While Ney is not formally acknowledged as the author of the book – true to the spirit of how he works, it is attributed to the practice as a whole – the philosophies, thoughts, inspirations and opinions are undoubtedly his. Whether they are expressed by him directly, or filtered through and influenced by his colleagues and students is in my opinion irrelevant. What counts is that the book delivers them clearly, succinctly and without unnecessary frippery.
The latter point is particularly relevant in a publication in which the full text is reproduced in both French and English. Both the layout and the quality of translation are to be commended – throughout the main chapters, the two texts run side by side, hence relating text to the relevant illustrations is no chore, and the English reads as smoothly as I assume does the French.
If you are looking for a catalogue of Ney creations, this is not it. The book covers around 20 footbridge projects, each chosen to illustrate a particular design challenge, a way of working, or a thought process, and in each case the steps that were followed and the decisions taken are described in detail, with reasoning and influences made explicit. For as Ney states in his introduction, making an observation on the all-too-common approach of simply adapting a typography to suit a location: ‘a bridge has to be designed!’
Chapter sub-headings consider ‘a dialogue with history’, ‘an integral bridge’ and ‘towards a subtractive process’ for example, with case studies ranging from Tintagel in the UK, via mainland Europe, to Dejima in Japan. The book is generously illustrated with photography, sketches, and engineering drawings, but while the influence of technical considerations is discussed in the text, it does not dominate.
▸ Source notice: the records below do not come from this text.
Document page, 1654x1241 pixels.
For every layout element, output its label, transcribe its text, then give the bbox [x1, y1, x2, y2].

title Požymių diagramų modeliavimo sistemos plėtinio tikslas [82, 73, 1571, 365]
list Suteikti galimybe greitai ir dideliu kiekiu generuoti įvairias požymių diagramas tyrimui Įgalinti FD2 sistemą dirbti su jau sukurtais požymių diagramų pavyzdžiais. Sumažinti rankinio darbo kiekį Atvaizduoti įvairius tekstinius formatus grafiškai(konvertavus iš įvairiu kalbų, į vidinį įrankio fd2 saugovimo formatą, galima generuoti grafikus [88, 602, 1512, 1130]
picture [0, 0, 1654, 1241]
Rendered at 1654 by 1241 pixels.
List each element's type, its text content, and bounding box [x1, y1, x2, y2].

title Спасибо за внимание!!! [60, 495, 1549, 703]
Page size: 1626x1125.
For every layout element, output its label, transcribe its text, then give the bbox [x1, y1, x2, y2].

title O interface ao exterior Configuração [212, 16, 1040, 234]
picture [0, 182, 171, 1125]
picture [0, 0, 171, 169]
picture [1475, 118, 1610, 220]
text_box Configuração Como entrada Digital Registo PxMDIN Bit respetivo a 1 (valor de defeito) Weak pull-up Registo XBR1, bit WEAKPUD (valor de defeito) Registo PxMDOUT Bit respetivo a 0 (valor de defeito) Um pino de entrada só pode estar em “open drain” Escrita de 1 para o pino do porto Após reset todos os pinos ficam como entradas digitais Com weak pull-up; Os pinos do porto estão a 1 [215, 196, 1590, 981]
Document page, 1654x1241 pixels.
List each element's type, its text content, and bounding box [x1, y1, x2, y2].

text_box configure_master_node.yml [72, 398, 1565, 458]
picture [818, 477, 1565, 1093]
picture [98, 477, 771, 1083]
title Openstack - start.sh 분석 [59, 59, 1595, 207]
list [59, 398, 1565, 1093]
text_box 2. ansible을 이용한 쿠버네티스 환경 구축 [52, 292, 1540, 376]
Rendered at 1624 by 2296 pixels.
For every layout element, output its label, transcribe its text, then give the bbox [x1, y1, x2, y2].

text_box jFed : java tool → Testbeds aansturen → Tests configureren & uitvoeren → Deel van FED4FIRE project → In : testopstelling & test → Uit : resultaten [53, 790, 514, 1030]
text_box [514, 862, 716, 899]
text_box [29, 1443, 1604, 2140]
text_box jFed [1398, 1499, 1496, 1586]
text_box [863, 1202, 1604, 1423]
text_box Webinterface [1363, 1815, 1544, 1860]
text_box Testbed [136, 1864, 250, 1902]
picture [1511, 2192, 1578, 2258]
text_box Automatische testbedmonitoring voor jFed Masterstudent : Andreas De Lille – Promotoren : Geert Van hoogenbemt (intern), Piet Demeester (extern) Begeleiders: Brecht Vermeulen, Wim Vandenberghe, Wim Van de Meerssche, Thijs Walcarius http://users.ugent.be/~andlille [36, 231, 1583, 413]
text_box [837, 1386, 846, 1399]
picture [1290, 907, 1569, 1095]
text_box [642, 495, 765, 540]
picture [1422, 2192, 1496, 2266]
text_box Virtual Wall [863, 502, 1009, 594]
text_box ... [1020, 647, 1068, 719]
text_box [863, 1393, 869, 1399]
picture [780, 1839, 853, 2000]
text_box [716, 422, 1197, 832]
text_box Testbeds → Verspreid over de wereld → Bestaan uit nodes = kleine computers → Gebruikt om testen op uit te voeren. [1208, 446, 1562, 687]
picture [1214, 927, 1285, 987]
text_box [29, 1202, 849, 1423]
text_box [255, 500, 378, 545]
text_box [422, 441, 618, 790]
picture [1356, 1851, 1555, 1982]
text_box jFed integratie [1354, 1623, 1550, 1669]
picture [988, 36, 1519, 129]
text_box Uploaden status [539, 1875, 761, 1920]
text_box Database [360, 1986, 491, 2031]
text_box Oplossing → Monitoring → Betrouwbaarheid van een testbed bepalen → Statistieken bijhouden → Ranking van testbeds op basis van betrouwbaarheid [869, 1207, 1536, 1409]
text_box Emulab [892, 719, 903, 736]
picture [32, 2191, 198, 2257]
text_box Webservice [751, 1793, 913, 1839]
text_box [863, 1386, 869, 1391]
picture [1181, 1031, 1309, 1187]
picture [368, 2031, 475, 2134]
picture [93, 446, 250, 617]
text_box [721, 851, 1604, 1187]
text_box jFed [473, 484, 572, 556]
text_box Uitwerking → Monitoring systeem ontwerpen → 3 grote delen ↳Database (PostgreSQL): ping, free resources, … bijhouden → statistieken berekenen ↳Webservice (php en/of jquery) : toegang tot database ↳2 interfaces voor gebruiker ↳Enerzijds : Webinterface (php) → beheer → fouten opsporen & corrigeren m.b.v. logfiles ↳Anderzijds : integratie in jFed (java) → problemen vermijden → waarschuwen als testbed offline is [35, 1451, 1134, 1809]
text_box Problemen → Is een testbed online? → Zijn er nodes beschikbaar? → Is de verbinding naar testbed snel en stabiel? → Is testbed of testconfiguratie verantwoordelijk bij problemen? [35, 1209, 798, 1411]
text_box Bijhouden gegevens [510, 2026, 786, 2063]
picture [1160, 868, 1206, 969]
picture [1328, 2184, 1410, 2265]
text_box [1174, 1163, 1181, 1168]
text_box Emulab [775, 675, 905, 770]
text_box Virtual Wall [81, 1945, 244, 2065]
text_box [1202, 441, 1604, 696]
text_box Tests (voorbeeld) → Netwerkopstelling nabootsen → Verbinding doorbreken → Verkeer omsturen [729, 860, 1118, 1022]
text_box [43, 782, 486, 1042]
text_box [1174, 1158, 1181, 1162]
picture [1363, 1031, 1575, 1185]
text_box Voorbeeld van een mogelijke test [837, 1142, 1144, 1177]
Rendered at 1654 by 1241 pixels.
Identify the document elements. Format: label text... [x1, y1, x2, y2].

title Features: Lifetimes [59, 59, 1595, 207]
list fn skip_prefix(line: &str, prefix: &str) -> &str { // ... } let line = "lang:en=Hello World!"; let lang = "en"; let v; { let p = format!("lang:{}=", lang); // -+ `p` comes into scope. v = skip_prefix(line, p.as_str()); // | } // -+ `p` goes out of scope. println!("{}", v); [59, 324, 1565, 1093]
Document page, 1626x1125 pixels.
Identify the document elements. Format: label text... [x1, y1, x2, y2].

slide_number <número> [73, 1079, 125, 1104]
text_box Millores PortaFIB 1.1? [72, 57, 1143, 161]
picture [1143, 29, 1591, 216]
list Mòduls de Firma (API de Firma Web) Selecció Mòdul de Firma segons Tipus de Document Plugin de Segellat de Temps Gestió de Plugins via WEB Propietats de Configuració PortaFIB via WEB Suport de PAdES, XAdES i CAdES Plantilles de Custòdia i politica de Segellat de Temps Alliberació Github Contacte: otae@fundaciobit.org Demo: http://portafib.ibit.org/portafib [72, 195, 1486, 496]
The factors that can too often be consigned to afterthoughts – amenity, user experience, setting, history and so on – are just as prominent in Ney’s creative process, and he effortlessly expresses notions that might sound whimsical elsewhere. On the Lichtenlijn Footbridge in Knokke, he observes: “The point at which the bridge meets the ground is a special moment from an architectural point of view: it’s where it all happens, where the bridge becomes a bridge, and the difference between the ground and the air is established.”
In a short review it’s difficult to do justice to this book; it should figure high on the ‘must-read’ list for all bridge designers so my best advice would be to make up your own mind.